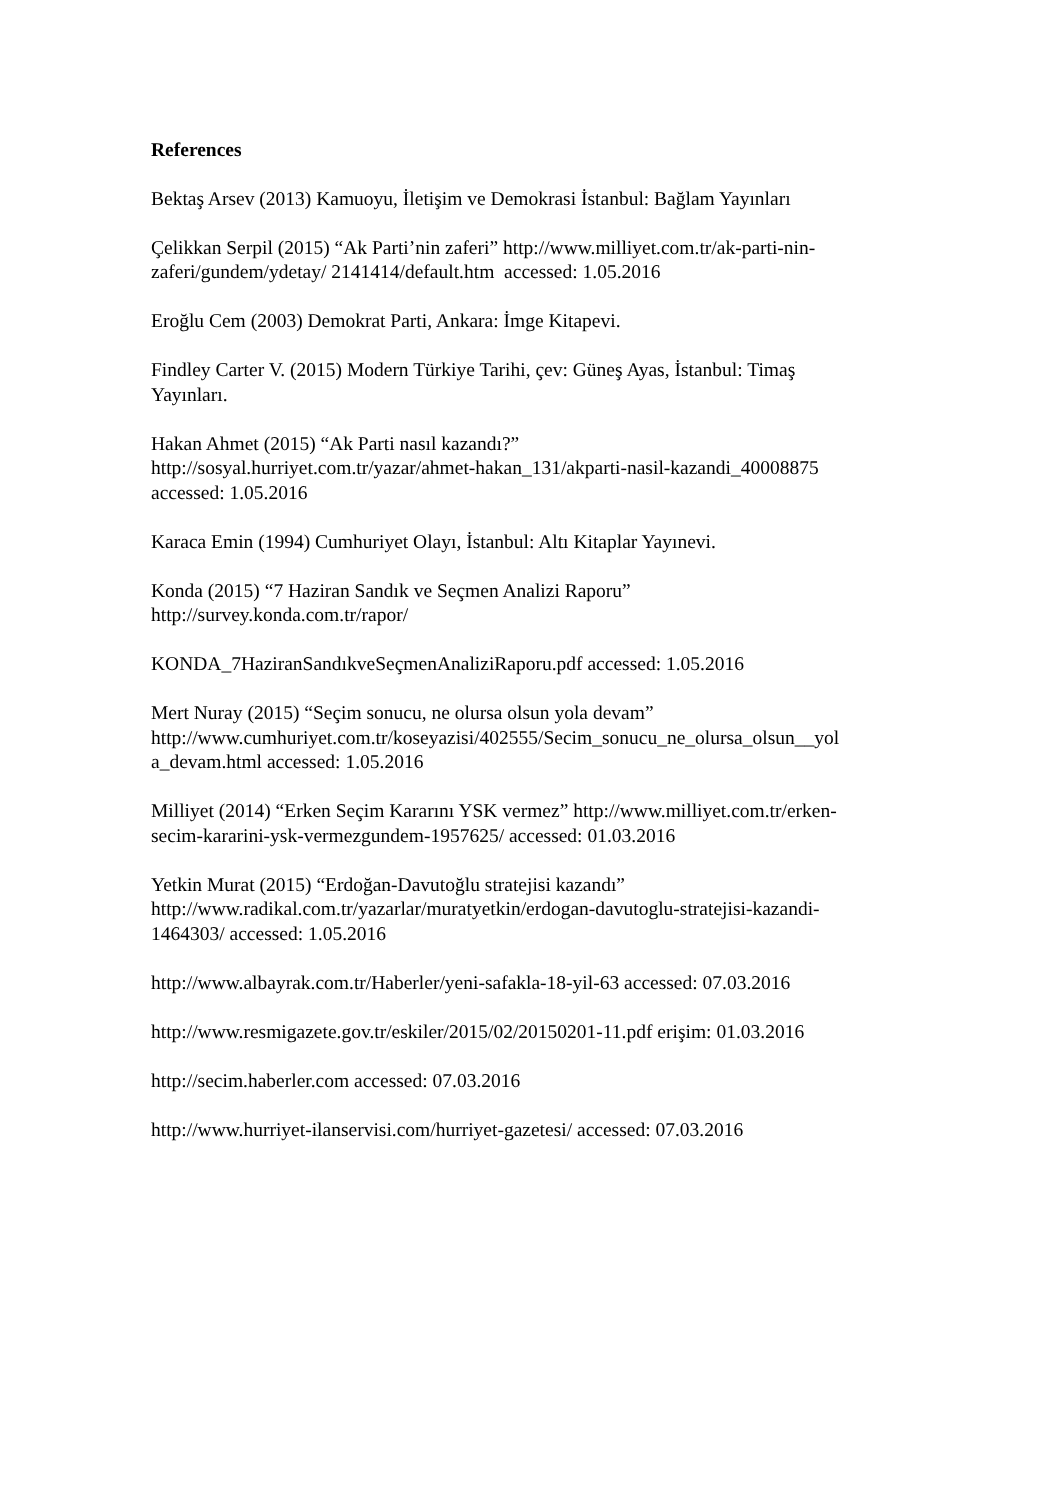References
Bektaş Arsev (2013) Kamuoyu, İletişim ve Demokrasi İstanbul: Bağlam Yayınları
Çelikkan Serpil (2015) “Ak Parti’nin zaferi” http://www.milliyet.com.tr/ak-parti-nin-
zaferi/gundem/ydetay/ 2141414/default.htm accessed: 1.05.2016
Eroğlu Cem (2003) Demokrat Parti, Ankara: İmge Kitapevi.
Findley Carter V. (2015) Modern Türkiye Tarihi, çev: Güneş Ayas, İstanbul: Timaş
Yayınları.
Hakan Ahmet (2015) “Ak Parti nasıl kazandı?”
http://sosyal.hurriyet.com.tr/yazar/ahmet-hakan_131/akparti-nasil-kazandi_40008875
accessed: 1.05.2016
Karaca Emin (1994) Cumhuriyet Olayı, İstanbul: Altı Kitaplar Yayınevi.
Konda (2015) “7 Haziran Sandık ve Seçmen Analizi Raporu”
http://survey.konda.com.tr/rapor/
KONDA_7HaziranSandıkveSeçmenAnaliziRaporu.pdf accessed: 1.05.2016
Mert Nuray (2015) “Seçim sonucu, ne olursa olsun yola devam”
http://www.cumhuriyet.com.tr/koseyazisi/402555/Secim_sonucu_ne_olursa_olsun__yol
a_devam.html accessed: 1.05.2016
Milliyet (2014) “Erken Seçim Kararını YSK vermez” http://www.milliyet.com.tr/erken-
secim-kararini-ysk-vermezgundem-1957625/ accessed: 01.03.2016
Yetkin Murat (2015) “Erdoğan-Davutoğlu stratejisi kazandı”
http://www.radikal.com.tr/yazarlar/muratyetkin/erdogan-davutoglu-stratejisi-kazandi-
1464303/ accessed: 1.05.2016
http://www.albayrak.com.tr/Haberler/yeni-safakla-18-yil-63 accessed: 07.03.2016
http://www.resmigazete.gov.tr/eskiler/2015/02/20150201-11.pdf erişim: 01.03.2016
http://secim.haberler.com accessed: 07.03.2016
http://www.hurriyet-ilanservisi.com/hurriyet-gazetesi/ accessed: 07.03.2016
□ □ □
--- EXERCISE DETAILS ---
Please copy all lines of the listing in which the string "Yayınları" occurs.

--- TASK RESPONSE ---
Bektaş Arsev (2013) Kamuoyu, İletişim ve Demokrasi İstanbul: Bağlam Yayınları
Yayınları.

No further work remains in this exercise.